Per comprendere questa spaccatura fra la popolazione anglofona e il potere governativo, ritenuto espressione della maggioranza francofona, è necessario risalire fino alla suddivisione fra potenze coloniali del territorio dell’odierno Camerun e della gestione del processo di affrancamento dal dominio europeo, oltre che al fallimento di un progetto di federazione bilingue, nato proprio con l’obiettivo di ricomporre la frammentazione ereditata dal colonialismo ma durato solo 11 anni, dal 1961 al 1972.
Le parole di Capo Daniel
In esilio a Hong Kong da diverso tempo, Capo Daniel è alla guida da un anno e mezzo di un movimento ribattezzato Ambazonia Peoples’ Rights Advocacy Platform (PRAP). Le sue ultime dichiarazioni, a dire il vero, sono state rilanciate dai media francofoni di base a Parigi ma sostanzialmente ignorate dalle maggiori testate di Yaoundè.

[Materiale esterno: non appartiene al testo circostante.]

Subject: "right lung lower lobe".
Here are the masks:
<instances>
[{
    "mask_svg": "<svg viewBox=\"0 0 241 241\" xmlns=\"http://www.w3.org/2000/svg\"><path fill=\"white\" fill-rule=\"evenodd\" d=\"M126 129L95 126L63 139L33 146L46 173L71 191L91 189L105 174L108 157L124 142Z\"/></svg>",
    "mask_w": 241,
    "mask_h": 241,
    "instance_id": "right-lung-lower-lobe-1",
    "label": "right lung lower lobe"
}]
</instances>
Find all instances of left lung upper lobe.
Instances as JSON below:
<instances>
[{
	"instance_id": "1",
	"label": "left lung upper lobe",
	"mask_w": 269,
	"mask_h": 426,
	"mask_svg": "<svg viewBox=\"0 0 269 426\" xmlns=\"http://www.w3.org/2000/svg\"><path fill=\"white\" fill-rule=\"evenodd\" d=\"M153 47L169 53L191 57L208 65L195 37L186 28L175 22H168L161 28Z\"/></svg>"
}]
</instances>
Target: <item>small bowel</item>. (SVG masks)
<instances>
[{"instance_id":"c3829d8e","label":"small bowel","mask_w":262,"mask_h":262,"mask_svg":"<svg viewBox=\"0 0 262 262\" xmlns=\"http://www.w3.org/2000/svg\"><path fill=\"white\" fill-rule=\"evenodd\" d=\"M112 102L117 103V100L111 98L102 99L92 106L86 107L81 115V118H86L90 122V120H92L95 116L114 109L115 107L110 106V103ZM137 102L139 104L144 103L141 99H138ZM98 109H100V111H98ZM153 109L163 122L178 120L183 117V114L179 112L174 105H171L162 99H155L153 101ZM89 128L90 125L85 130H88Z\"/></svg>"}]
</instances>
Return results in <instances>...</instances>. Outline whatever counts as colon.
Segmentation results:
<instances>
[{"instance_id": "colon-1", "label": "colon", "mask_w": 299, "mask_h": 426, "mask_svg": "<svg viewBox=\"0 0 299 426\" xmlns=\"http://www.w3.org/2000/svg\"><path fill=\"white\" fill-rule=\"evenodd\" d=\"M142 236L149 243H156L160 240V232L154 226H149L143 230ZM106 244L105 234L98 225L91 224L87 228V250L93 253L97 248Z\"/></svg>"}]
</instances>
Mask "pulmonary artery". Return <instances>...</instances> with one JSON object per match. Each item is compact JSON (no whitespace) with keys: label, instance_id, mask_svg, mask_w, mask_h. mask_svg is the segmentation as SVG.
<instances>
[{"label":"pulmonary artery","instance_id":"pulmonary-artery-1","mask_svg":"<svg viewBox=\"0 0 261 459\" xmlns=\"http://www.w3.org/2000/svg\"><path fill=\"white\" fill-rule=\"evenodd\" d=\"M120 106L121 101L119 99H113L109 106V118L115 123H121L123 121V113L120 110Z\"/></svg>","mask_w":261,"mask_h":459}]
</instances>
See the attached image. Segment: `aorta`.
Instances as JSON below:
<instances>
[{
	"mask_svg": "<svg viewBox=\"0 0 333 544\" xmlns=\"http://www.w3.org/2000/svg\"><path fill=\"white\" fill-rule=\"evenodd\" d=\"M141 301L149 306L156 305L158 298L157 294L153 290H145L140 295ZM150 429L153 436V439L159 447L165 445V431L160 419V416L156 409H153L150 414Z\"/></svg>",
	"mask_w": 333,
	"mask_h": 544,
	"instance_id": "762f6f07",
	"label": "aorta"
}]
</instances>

In un comunicato, riporta Radio France Internationale (RFI), Capo Daniel ha fatto appello alla «fine delle ostilità contro lo Stato» e alla ricerca di «negoziati diretti» con le autorità camerunesi. Il guerrigliero ha affermato di preferire ora un approccio «nonviolento» nella lotta per l’autosufficienza delle regioni anglofone e ha esortato i guerriglieri a «mantenere le loro armi solo in funzione di autodifesa fino a quando non avranno luogo i negoziati con Yaoundé».
Raggiunto al telefono da RFI, il leader del PRAP ha motivato la sua nuova posizione con la consapevolezza che la lotta per l’indipedenza dell’Ambazonia non ha ottenuto sostegno a livello internazionale, non è mai riuscita a esprimersi tramite un fronte unito di azione ma nel contempo è finita però per stremare la popolazione locale. Stando a cifre rilanciate dalla ong Human Rights Watch (HRW), fino al 2023 almeno 4mila persone erano state uccise nei combattimenti fra miliziani ed esercito, secondo il Crisis Group, le vittime del conflitto sarebbero circa 6mila. Più di 700mila gli sfollati a causa delle ostilità invece, mentre oltre la metà dei quattro milioni di abitanti delle regioni anglofone – circa il 16% dei 28 milioni di camerunesi – necessita di aiuti umanitari. Entrambe le parti belligeranti sono state poi più volte accusate di abusi e violazioni dei diritti umani.
Fra dubbi e spaccature
Quale sia l’eco effettivo delle parole di Capo Daniel non è chiaro. Analisti concordanti non sono sicuri su quale sia l’attuale peso specifico dell’ex vice comandante, un tempo ritenuto significativo. La sua posizione sembra in aperto contrasto con quella espressa solo pochi giorni fa da Lucas Cho Ayaba, leader del Consiglio di Governo dell’Ambazonia (AgovC), di cui era prima un alleato. Secondo quanto riporta Jeune Afrique, a inizio maggio l’attuale leader della lotta per l’indipendentismo delle regioni anglofone ha rilanciato la necessità della «liberazione» dell’Ambazonia dopo l’uccisione di un comandante dei secessionisti.
Capo Daniel ha poi chiamato in causa anche le elezioni previste per il 2025. Una possibile occasione questa, a detta dell’ex vice comandante, per poter puntare i riflettori della politica sulla crisi anglofona. Con tutta probabilità, alle consultazioni dell’anno prossimo si candiderà per un quarto mandato l’attuale presidente Paul Biya, capo di stato più anziano al mondo con i suoi 91 anni, guida del paese dal 1982 e favoritissimo per rimanere ancora al potere anche nel 2025.